The awful thing is that none of those responsible have owned up and fallen on their sword.
 
Me
Oct 06 2008 08:21 Report this comment

what 40 million percent means is by the time i finish explaining it to you the rate would be 50 million.
 
fubar
Oct 05 2008 15:07 Report this comment

After lobbing of ten 0's off the currency they are fast returning! What a moronic bank they have that thinks you can just lob off 0's and it will no longer depreciate! The problem is that they needed the experience of the "Colonists" to make Zim work and they bit the hand that fed! Now look at Zim...it is a bloody joke with a bunch of morons thinking it is the "rest of the worlds" fault for the chaos. I swear this is only possible in Africa and since it is a black governement the rest of the world is quite content to see it digress into nothingness!
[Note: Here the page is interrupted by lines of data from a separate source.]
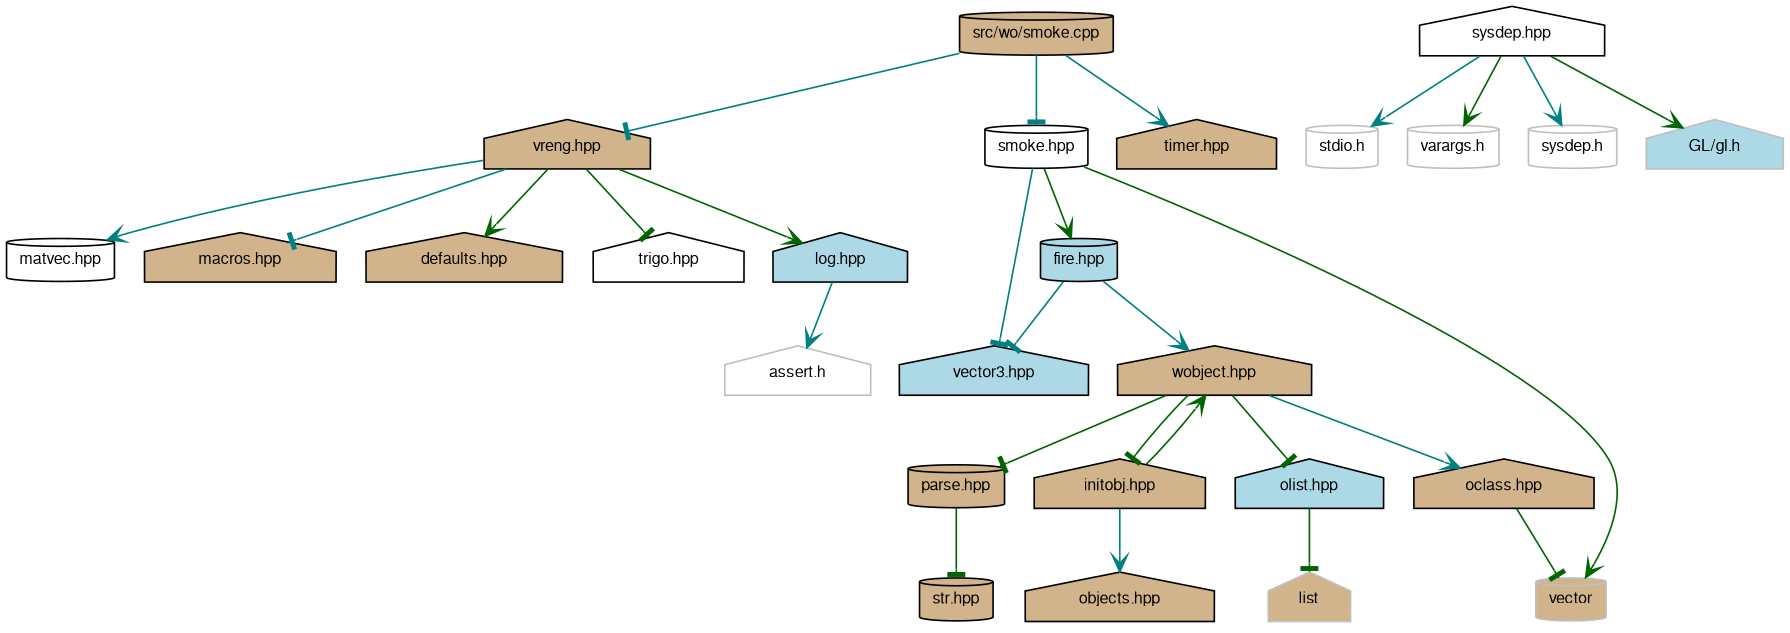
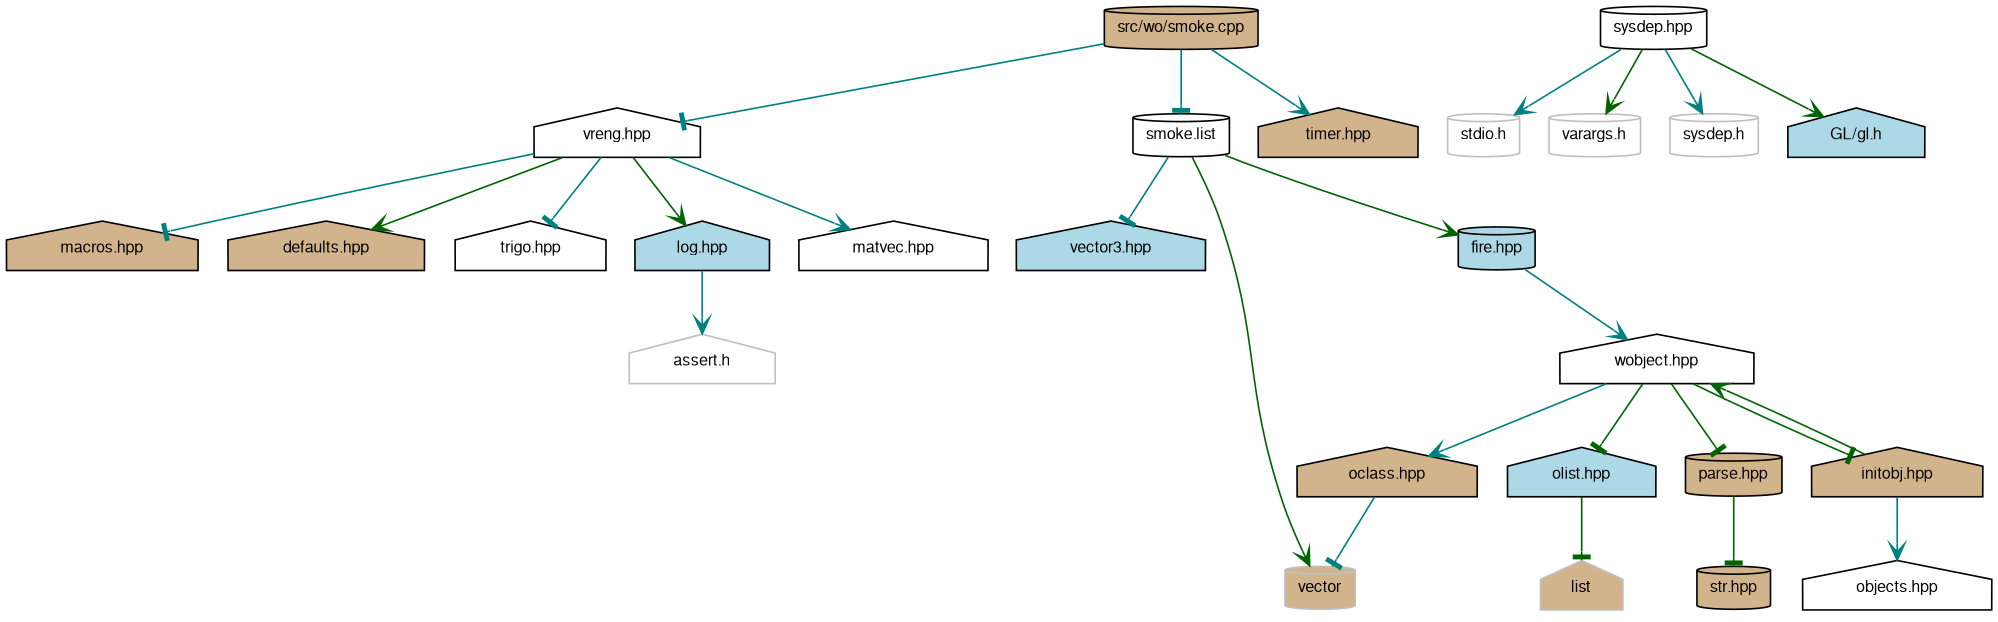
  digraph {
    node [color=black fillcolor=white fontname=FreeSans fontsize=10 shape=house style=filled]
    edge [arrowhead=vee color=darkgreen fontname=FreeSans fontsize=10 labelfontname=FreeSans labelfontsize=10 style=solid]
    n1 [fillcolor=tan fontcolor=black height=0.2 label="src/wo/smoke.cpp" shape=cylinder width=0.4]
-   n2 [fillcolor=tan height=0.2 label="vreng.hpp" width=0.4]
-   n3 [height=0.2 label="smoke.hpp" shape=cylinder width=0.4]
+   n2 [height=0.2 label="vreng.hpp" width=0.4]
+   n3 [height=0.2 label="smoke.list" shape=cylinder width=0.4]
    n4 [fillcolor=tan height=0.2 label="timer.hpp" width=0.4]
    n5 [fillcolor=tan height=0.2 label="macros.hpp" width=0.4]
    n6 [fillcolor=tan height=0.2 label="defaults.hpp" width=0.4]
    n7 [height=0.2 label="trigo.hpp" width=0.4]
    n8 [fillcolor=lightblue height=0.2 label="log.hpp" width=0.4]
-   n9 [height=0.2 label="matvec.hpp" shape=cylinder width=0.4]
+   n9 [height=0.2 label="matvec.hpp" width=0.4]
    n10 [fillcolor=lightblue height=0.2 label="vector3.hpp" width=0.4]
    n11 [color=grey75 fillcolor=tan height=0.2 label=vector shape=cylinder width=0.4]
    n12 [fillcolor=lightblue height=0.2 label="fire.hpp" shape=cylinder width=0.4]
-   n13 [height=0.2 label="sysdep.hpp" width=0.4]
+   n13 [height=0.2 label="sysdep.hpp" shape=cylinder width=0.4]
    n14 [color=grey75 height=0.2 label="stdio.h" shape=cylinder width=0.4]
    n15 [color=grey75 height=0.2 label="varargs.h" shape=cylinder width=0.4]
    n16 [color=grey75 height=0.2 label="sysdep.h" shape=cylinder width=0.4]
-   n17 [color=grey75 fillcolor=lightblue height=0.2 label="GL/gl.h" width=0.4]
+   n17 [fillcolor=lightblue height=0.2 label="GL/gl.h" width=0.4]
    n18 [color=grey75 height=0.2 label="assert.h" width=0.4]
-   n19 [fillcolor=tan height=0.2 label="wobject.hpp" width=0.4]
+   n19 [height=0.2 label="wobject.hpp" width=0.4]
    n20 [fillcolor=tan height=0.2 label="oclass.hpp" width=0.4]
    n21 [fillcolor=lightblue height=0.2 label="olist.hpp" width=0.4]
    n22 [fillcolor=tan height=0.2 label="parse.hpp" shape=cylinder width=0.4]
    n23 [fillcolor=tan height=0.2 label="initobj.hpp" width=0.4]
    n24 [color=grey75 fillcolor=tan height=0.2 label=list width=0.4]
    n25 [fillcolor=tan height=0.2 label="str.hpp" shape=cylinder width=0.4]
-   n26 [fillcolor=tan height=0.2 label="objects.hpp" width=0.4]
+   n26 [height=0.2 label="objects.hpp" width=0.4]
    n1 -> n2 [arrowhead=tee color=teal]
    n1 -> n3 [arrowhead=tee color=teal]
    n1 -> n4 [color=teal]
    n2 -> n5 [arrowhead=tee color=teal]
    n2 -> n6
-   n2 -> n7 [arrowhead=tee]
+   n2 -> n7 [arrowhead=tee color=teal]
    n2 -> n8
    n2 -> n9 [color=teal]
    n3 -> n10 [arrowhead=tee color=teal]
    n3 -> n11
    n3 -> n12
    n8 -> n18 [color=teal]
-   n12 -> n10 [arrowhead=tee color=teal]
    n12 -> n19 [color=teal]
    n13 -> n14 [color=teal]
    n13 -> n15
    n13 -> n16 [color=teal]
    n13 -> n17
    n19 -> n20 [color=teal]
    n19 -> n21 [arrowhead=tee]
    n19 -> n22 [arrowhead=tee]
    n19 -> n23 [arrowhead=tee]
-   n20 -> n11 [arrowhead=tee]
+   n20 -> n11 [arrowhead=tee color=teal]
    n21 -> n24 [arrowhead=tee]
    n22 -> n25 [arrowhead=tee]
    n23 -> n19
    n23 -> n26 [color=teal]
  }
Poor people of Zim are the ones to suffer and that is the sad part of this...Mugabi should be shot for what he has done to his country!
 
Doug
Oct 03 2008 17:00 Report this comment

This is unbelievable. When is the govt of the day going to realise that THEY are to blame, and that it comes from the top! The people of Zim suffer, tourism nose-dives yet the power that heads continues as if nothing has happened. Unreal....
 
Ian
Oct 03 2008 16:29 Report this comment

I'm still waiting for someone to put the Zim inflation rate into understandable perspective. Just what does 40 million percent mean? Can anyone express this in the time it takes for the value of the currency to halve? It must be a lot less than a day.
 
Nate
Oct 03 2008 16:06 Report this comment

"We have no option but to take this drastic measure in order to maintain sanity in the financial system," he said....i'd hardly call it sanity
 
Martin
Oct 03 2008 15:41 Report this comment

We are not laughing at Zimbabwe but at Africa.